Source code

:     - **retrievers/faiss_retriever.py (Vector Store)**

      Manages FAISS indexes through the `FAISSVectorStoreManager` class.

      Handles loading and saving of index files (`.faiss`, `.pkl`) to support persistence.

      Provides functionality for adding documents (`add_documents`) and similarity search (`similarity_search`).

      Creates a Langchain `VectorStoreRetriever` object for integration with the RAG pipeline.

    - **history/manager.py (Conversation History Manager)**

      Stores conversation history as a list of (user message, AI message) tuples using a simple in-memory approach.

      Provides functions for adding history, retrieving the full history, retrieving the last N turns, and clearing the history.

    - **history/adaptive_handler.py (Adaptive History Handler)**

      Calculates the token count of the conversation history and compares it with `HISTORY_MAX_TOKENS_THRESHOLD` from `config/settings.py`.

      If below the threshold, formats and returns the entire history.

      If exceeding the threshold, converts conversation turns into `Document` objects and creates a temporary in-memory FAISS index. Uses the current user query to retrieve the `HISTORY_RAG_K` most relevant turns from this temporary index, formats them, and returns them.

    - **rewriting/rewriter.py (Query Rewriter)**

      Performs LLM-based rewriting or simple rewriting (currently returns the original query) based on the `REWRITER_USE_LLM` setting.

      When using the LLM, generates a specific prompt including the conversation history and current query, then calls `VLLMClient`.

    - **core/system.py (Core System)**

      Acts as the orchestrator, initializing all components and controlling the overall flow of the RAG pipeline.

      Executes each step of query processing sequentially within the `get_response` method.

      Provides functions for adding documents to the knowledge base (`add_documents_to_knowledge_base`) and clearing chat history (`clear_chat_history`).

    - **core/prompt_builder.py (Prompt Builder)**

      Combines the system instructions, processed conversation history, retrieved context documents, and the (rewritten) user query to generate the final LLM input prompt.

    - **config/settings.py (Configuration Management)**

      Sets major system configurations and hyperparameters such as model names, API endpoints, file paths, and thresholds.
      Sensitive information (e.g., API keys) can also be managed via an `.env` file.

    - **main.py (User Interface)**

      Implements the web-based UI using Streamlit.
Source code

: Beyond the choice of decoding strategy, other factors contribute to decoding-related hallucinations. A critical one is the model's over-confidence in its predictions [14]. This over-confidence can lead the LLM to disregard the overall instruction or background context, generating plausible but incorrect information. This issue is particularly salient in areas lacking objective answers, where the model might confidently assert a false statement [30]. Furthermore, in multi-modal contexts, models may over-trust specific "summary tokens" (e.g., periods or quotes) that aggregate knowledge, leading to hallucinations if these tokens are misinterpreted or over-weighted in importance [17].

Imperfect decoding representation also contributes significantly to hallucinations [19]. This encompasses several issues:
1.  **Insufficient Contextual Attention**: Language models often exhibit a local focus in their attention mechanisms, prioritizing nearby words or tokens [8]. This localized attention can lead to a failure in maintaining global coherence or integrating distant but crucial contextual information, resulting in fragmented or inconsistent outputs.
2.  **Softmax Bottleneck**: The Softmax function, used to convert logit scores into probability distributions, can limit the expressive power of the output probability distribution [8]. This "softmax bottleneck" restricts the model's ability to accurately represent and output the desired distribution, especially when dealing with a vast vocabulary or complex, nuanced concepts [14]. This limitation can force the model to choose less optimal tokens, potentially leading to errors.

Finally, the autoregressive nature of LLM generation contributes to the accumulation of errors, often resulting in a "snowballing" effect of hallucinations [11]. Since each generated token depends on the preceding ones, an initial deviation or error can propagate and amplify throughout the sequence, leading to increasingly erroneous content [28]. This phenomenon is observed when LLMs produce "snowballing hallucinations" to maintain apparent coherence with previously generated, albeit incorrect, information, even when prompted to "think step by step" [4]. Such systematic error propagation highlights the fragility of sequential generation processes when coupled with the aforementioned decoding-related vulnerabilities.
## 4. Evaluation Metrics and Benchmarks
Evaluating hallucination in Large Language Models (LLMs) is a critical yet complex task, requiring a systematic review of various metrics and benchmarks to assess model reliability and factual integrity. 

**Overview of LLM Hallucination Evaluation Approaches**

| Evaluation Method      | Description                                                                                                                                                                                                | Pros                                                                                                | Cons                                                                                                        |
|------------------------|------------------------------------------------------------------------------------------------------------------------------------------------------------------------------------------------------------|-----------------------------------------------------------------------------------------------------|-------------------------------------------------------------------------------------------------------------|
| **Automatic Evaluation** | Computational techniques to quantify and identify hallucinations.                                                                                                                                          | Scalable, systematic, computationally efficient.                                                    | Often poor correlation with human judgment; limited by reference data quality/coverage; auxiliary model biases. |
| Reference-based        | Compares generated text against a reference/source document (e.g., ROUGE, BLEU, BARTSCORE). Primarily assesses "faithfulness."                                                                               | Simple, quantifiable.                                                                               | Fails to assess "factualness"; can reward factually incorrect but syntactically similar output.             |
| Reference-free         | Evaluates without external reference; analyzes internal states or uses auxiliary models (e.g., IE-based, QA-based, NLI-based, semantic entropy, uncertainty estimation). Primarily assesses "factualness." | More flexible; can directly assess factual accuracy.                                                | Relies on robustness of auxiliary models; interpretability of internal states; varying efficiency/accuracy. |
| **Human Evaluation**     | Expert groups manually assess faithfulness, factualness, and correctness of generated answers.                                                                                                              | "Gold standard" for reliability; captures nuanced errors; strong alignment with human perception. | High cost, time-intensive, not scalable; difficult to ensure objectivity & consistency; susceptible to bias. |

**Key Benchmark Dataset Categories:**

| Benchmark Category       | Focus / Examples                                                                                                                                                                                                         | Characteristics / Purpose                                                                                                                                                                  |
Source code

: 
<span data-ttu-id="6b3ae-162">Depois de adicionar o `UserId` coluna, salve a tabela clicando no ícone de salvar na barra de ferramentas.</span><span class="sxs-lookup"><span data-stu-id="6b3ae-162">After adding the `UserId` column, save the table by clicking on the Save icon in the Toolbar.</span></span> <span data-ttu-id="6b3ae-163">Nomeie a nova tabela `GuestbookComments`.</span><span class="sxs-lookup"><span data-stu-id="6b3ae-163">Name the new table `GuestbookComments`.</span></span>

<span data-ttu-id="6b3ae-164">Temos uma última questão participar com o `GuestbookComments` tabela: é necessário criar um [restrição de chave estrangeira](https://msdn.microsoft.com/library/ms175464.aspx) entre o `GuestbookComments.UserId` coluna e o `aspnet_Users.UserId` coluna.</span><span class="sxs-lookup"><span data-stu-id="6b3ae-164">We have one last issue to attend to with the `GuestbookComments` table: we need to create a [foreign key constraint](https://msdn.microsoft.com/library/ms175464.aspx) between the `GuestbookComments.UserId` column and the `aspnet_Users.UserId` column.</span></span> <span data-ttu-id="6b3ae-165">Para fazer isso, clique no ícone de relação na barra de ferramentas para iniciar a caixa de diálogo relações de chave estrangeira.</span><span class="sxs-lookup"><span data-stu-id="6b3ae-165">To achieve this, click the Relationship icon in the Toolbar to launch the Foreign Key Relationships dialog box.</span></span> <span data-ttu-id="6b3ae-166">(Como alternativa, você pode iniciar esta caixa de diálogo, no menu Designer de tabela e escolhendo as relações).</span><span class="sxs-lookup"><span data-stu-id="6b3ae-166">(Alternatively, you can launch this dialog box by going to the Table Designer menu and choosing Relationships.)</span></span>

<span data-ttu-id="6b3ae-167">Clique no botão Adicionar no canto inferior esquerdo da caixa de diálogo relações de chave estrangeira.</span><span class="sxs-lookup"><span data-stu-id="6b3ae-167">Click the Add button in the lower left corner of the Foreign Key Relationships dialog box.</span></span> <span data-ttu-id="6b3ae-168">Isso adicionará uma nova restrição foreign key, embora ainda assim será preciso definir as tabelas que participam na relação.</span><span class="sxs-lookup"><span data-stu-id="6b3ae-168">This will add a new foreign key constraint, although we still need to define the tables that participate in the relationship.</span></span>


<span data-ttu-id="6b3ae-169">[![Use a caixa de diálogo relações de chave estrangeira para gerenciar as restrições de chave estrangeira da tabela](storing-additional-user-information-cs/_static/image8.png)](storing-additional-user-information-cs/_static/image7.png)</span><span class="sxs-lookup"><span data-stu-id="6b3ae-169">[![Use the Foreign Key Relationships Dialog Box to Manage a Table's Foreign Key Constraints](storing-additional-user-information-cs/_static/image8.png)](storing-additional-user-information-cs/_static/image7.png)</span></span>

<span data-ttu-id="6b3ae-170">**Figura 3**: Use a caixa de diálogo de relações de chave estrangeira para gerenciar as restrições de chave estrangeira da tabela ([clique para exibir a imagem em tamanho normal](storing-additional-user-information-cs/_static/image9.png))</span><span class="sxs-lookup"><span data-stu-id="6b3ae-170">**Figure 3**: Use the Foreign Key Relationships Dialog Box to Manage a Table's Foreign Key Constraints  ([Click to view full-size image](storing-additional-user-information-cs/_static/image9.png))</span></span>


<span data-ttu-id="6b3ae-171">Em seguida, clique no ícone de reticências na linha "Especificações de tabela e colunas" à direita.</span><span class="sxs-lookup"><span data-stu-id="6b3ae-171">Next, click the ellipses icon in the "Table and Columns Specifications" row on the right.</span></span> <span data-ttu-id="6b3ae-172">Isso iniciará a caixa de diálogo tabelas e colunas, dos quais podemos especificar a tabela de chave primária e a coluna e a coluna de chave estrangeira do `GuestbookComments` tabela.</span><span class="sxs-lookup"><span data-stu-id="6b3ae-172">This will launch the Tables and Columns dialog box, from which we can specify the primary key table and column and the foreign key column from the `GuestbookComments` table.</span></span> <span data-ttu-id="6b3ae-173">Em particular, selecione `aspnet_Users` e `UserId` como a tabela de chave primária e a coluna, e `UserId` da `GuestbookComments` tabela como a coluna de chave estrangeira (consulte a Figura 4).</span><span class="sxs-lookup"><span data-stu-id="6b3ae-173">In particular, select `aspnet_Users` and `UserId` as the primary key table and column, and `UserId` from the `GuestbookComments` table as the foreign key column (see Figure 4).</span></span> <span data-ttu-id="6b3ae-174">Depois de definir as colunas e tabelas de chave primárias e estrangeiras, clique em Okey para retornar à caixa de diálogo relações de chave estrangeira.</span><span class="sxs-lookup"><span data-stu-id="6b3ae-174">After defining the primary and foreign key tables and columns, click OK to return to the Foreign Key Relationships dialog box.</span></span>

▸ YOUR ASSIGNMENT
Starting with the first line of the entries, transcribe every line up to and including the one with "- **core/prompt_builder.py (Prompt".

▸ SOLUTION
Source code

:     - **retrievers/faiss_retriever.py (Vector Store)**

      Manages FAISS indexes through the `FAISSVectorStoreManager` class.

      Handles loading and saving of index files (`.faiss`, `.pkl`) to support persistence.

      Provides functionality for adding documents (`add_documents`) and similarity search (`similarity_search`).

      Creates a Langchain `VectorStoreRetriever` object for integration with the RAG pipeline.

    - **history/manager.py (Conversation History Manager)**

      Stores conversation history as a list of (user message, AI message) tuples using a simple in-memory approach.

      Provides functions for adding history, retrieving the full history, retrieving the last N turns, and clearing the history.

    - **history/adaptive_handler.py (Adaptive History Handler)**

      Calculates the token count of the conversation history and compares it with `HISTORY_MAX_TOKENS_THRESHOLD` from `config/settings.py`.

      If below the threshold, formats and returns the entire history.

      If exceeding the threshold, converts conversation turns into `Document` objects and creates a temporary in-memory FAISS index. Uses the current user query to retrieve the `HISTORY_RAG_K` most relevant turns from this temporary index, formats them, and returns them.

    - **rewriting/rewriter.py (Query Rewriter)**

      Performs LLM-based rewriting or simple rewriting (currently returns the original query) based on the `REWRITER_USE_LLM` setting.

      When using the LLM, generates a specific prompt including the conversation history and current query, then calls `VLLMClient`.

    - **core/system.py (Core System)**

      Acts as the orchestrator, initializing all components and controlling the overall flow of the RAG pipeline.

      Executes each step of query processing sequentially within the `get_response` method.

      Provides functions for adding documents to the knowledge base (`add_documents_to_knowledge_base`) and clearing chat history (`clear_chat_history`).

    - **core/prompt_builder.py (Prompt Builder)**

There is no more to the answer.